Je voudrais donc poser une question sincère à celles et ceux qui poussent des cris d'indignation devant ce qu'ils considèrent comme une "banalisation d'un symbole d'oppression de la femme". Pensez-vous, chers ami(e)s, que le port d'un foulard constitue un acte de soumission des femmes plus déplorable que le fait de se faire opérer et poser des prothèses mammaires pour répondre aux canons de la beauté et de la séduction d'une société machiste ?

Le foulard dissimule les cheveux, mais il ne mutile pas, ne présente aucun risque pour la santé, et peut être retiré quand on le décide. On peut même le porter par intermittence. La pose de prothèses mammaires exige une opération très coûteuse. Elle présente des dangers : les risques de cancers et autres maladies à moyen ou long terme sont avérés. Elle impose aussi de nouvelles opérations pour changer ces prothèses dégradées, vingt ou trente ans au mieux après la pose, parfois dix ans. Opérations à nouveau coûteuses et pénibles.

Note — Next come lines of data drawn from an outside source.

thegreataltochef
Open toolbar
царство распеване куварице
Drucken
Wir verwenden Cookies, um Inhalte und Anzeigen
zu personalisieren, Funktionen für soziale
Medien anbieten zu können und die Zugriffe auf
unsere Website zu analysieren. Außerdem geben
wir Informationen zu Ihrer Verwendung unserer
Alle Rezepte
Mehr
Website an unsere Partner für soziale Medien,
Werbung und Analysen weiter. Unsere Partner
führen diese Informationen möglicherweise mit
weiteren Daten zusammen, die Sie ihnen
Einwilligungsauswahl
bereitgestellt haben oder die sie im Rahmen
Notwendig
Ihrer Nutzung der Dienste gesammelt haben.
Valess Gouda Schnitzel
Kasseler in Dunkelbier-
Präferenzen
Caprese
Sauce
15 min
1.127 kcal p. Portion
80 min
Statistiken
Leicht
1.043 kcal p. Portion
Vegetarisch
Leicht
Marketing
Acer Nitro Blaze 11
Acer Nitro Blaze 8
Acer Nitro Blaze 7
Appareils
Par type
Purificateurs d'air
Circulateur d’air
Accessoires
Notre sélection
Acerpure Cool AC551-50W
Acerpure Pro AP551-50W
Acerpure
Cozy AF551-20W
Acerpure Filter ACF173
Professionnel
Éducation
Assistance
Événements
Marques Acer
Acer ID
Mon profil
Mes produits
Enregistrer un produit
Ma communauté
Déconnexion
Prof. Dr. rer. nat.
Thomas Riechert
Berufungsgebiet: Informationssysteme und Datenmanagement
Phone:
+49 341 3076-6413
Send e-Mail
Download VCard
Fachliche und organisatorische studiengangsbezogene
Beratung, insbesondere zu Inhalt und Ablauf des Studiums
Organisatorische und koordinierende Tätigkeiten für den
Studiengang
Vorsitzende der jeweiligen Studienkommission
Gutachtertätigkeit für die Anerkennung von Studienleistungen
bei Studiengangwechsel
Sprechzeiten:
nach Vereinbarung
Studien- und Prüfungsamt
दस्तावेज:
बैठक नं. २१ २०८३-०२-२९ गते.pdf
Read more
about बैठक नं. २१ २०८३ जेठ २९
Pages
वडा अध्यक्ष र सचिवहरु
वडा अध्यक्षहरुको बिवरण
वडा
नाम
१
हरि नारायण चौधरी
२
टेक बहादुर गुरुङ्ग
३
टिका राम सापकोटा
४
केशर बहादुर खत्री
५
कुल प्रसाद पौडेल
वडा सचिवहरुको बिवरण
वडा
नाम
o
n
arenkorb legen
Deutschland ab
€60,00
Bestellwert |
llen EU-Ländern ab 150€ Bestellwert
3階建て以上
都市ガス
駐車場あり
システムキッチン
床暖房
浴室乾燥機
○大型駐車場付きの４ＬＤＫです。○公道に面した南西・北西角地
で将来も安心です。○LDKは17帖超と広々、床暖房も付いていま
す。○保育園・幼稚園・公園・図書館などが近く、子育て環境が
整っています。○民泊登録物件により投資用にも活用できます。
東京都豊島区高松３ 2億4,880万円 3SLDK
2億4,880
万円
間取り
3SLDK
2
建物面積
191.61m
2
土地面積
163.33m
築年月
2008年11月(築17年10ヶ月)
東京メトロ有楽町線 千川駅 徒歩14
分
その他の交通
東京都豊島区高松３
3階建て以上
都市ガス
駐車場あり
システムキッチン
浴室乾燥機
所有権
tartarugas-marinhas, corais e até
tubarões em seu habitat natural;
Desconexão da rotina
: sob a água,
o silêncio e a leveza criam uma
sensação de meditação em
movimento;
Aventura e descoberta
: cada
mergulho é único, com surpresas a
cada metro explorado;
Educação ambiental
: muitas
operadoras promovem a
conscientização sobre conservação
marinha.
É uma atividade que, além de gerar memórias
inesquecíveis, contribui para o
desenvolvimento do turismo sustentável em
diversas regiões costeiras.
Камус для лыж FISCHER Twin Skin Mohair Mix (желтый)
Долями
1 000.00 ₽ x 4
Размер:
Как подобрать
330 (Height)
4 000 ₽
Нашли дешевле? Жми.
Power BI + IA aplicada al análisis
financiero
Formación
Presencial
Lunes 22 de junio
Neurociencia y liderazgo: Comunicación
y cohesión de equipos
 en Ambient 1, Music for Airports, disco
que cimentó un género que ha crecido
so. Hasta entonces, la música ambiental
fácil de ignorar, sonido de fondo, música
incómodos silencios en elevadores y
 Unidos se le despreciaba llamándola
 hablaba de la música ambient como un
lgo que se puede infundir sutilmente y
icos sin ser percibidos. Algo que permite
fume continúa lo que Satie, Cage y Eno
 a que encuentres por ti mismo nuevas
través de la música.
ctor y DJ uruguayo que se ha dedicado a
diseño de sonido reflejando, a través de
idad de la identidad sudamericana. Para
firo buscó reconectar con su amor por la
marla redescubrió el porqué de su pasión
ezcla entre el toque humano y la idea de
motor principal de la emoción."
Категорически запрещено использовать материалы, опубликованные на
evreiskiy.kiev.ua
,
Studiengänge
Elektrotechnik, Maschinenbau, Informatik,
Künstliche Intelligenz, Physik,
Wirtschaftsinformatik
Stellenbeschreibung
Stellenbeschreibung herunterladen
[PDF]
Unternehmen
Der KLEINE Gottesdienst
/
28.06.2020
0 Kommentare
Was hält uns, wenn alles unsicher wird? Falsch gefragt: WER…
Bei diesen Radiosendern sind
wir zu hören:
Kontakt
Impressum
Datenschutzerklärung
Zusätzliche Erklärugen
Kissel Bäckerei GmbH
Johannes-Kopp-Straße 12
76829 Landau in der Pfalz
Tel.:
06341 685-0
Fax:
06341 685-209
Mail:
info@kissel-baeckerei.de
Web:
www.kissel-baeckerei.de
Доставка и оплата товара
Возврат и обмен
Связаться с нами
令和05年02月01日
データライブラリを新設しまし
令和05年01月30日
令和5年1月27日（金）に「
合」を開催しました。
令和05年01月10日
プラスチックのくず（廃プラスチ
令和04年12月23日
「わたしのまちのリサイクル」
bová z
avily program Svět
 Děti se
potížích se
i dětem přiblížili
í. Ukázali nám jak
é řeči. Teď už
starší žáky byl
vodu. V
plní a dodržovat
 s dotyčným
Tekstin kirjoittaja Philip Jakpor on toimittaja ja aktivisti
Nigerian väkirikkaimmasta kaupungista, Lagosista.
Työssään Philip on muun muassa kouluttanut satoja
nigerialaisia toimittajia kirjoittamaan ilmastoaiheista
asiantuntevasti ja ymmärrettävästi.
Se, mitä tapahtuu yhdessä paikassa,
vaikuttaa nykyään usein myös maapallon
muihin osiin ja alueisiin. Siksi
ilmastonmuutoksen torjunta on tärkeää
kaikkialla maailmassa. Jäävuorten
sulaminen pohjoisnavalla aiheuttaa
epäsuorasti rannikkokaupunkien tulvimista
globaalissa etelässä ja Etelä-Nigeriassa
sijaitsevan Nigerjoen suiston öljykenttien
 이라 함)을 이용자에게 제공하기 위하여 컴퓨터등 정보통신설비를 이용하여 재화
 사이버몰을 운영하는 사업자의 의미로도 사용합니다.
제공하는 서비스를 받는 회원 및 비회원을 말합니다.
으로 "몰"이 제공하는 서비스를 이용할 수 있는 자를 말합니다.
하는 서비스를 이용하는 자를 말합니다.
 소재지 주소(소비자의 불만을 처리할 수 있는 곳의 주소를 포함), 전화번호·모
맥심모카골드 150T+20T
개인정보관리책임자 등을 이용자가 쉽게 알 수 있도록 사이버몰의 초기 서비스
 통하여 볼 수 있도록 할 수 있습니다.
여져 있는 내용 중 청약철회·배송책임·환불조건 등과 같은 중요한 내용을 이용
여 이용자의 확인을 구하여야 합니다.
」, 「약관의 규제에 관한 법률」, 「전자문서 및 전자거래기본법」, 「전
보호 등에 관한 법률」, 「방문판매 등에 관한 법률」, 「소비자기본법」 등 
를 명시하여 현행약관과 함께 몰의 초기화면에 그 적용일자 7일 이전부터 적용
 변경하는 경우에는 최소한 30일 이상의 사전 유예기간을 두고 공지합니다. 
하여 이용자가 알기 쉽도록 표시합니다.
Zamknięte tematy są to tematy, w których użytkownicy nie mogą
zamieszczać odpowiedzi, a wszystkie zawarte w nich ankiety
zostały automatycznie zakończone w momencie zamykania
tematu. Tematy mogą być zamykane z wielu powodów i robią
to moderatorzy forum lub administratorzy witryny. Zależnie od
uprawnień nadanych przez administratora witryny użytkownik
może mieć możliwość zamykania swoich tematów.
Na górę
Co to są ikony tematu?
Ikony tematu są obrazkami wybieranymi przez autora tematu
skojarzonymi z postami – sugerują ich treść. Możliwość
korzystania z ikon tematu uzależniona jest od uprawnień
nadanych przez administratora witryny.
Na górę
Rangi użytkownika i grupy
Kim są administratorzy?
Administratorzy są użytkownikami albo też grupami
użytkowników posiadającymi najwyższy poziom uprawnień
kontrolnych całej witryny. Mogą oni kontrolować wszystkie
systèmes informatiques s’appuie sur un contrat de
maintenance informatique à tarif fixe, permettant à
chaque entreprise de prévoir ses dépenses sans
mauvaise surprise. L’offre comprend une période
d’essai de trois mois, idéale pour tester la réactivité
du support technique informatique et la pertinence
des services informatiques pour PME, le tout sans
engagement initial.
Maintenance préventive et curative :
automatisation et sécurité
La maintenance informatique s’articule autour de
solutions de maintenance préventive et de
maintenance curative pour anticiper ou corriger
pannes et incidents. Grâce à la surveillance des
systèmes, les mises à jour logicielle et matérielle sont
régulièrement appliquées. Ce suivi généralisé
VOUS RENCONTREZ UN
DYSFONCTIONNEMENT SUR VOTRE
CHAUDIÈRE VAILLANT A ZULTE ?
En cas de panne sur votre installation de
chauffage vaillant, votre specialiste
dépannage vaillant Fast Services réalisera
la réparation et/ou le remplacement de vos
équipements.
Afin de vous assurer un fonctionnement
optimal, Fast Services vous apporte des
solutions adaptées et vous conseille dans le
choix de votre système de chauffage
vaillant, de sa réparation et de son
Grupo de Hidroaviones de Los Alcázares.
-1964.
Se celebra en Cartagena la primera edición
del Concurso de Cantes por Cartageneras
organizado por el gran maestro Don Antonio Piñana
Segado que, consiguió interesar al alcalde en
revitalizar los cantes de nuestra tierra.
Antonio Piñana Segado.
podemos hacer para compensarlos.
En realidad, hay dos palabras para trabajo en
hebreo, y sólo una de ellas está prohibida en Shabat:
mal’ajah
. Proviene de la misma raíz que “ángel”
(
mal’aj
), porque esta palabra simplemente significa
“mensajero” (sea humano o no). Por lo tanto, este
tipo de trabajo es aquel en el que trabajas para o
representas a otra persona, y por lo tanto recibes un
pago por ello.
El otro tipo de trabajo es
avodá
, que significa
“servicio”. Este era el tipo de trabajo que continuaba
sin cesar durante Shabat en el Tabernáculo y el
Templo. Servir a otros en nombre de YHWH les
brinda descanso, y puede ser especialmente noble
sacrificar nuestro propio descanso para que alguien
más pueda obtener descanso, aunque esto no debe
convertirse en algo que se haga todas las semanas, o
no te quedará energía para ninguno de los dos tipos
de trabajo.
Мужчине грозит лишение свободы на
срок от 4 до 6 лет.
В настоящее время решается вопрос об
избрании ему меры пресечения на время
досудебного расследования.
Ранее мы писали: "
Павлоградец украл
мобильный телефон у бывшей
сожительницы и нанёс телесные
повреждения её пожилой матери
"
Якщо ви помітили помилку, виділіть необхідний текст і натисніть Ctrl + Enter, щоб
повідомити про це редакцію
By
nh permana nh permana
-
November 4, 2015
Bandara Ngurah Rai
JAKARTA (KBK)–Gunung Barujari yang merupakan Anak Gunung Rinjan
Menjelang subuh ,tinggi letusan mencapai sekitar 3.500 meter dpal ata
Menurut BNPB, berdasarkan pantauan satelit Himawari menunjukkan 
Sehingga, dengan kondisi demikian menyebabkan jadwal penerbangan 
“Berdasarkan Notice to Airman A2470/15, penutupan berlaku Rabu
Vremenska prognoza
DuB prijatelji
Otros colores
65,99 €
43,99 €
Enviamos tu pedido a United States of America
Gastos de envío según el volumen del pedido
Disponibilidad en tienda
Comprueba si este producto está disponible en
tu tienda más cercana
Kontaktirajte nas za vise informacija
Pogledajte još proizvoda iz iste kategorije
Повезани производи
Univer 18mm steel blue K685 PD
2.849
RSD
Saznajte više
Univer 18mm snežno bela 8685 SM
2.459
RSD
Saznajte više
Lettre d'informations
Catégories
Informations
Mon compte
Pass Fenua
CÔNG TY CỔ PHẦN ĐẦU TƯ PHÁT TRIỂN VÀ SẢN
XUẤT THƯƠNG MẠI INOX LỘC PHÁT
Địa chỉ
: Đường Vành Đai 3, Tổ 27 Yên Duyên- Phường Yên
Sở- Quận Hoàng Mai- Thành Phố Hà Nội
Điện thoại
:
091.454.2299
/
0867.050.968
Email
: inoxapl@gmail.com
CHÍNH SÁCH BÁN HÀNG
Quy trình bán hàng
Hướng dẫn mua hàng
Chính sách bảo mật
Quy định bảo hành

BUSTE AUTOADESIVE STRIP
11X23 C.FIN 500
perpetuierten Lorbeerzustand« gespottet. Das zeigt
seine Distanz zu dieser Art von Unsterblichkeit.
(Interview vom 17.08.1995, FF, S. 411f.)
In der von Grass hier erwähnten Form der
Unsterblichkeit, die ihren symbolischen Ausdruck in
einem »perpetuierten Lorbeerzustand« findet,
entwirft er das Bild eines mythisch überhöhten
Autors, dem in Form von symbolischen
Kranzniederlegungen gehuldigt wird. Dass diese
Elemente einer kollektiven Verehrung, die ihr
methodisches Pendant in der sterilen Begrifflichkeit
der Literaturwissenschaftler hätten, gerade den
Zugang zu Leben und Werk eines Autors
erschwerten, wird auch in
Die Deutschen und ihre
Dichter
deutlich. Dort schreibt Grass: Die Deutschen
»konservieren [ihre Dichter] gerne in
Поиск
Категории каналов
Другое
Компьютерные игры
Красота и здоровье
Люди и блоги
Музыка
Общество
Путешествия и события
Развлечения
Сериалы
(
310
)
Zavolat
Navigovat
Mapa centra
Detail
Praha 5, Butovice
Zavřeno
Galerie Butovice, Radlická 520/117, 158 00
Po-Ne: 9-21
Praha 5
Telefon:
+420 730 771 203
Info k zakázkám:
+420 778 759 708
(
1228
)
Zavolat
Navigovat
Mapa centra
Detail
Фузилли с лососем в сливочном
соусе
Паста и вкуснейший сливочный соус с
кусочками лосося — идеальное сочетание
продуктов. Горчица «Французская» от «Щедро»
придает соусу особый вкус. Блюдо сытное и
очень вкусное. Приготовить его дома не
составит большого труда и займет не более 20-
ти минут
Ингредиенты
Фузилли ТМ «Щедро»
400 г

Des centaines de milliers de femmes, voire des millions, se font pourtant poser des prothèses mammaires, certaines énormes, comme les actrices de cinéma porno, dans le seul but de satisfaire les fantasmes masculins. Pourtant, on n'a encore vu aucune campagne féministe, aucune déclaration de ministre pour stigmatiser la chirurgie esthétique.

Pourquoi cette différence d'attitude entre deux pratiques engendrées par des sociétés patriarcales, dont l'une est pourtant nettement plus nocive que l'autre ? Je vous laisse le soin d'y réfléchir.